Housing prices have risen by double-digits during the pandemic, which has left many people sitting on a mountain of new equity if they have managed to keep up with their repayments over the past two years.
It means you might own more of your home than you think, particularly if you’ve bought in the past few years with a 10 or 15 per cent deposit.
If that’s you, then you might now own 20 per cent and be eligible for a better deal with your bank, Mr Mickenbecker said.
“You’ll have trouble refinancing if you had trouble with repayments, but most households have come through COVID in good shape,” he said.
“If you borrowed 12 months ago on over 80 per cent [of your home] then chances are you are now below 80 per cent.
“Your bargaining power is significantly stronger now that you have more equity.”
Before you refinance, though, consider getting your property revalued, as this will bring its paper value in line with current market conditions.
And because house prices have soared you’ll usually get a value uplift that will help make your case to the bank even more compelling.
4. Consider fixing but beware the risks
Fixing your home loan before rates rise will buy you immunity from the debt cliff over the period of time you agree to.
That could be useful if you don’t want to be stressing about when rates are going to rise and by how much over the next 12 months.
But be careful – fixed rates have been rising lately and if you jump into one without thinking carefully you could get trapped into a bad rate.
Mr Mickenbecker said fixing a loan isn’t as attractive now as it was six months ago.
“You can still lock in at some reasonably low rates,” he said.
“It’s not that risky but it might not put you ahead much and it may even put you behind.”
Hugh Robertson of Centaur Financial Services said home owners can choose to fix a portion of their loan, rather than the whole thing, to hedge their bets on how rate rises might play out in 2022 and 2023.
5. Get your financial house in order
This final tip is solid financial advice for everyone, not just home owners.

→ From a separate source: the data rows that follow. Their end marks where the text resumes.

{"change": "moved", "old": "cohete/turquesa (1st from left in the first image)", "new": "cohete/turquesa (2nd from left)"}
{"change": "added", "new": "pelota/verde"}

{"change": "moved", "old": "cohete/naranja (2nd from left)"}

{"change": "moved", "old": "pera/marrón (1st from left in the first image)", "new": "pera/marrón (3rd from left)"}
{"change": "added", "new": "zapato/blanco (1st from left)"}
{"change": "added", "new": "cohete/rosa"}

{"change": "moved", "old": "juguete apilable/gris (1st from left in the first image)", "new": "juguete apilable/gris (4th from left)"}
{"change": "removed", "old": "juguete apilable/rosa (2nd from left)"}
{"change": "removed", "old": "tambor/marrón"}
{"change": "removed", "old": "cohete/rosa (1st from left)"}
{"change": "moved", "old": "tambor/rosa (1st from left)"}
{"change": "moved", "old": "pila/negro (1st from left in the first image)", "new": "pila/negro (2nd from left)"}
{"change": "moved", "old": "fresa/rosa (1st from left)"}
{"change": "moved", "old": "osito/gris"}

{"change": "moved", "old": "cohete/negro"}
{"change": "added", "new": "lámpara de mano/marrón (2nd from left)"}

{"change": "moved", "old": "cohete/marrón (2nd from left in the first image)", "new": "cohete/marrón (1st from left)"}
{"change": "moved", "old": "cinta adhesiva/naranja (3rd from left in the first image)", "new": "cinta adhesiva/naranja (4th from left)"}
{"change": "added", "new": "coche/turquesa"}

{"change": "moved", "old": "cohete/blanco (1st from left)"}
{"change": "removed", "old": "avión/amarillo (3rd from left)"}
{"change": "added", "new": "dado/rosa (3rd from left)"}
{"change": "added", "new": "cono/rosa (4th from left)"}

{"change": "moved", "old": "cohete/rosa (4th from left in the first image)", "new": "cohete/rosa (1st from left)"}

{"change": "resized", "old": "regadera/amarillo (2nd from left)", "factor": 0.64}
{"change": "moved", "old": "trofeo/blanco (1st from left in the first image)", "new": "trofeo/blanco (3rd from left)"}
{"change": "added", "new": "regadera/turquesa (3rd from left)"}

But if you have a big mortgage, it’s especially useful to pay off other higher interest debt such as credit cards.
The last thing you want when rates rise is to be paying off other types of debt that are more costly than your home loan. So take the opportunity now to clear any credit card and buy-now-pay-later debts, Mr Robertson said.
“If you’ve got yourself into a financial predicament you should look right now to do some debt consolidation,” he said.
Mr Robertson said home equity is useful here too because lenders will allow you to consolidate your debts using your home as collateral.
That could net you a better deal that will help you get on top of your debt before interest rates rise.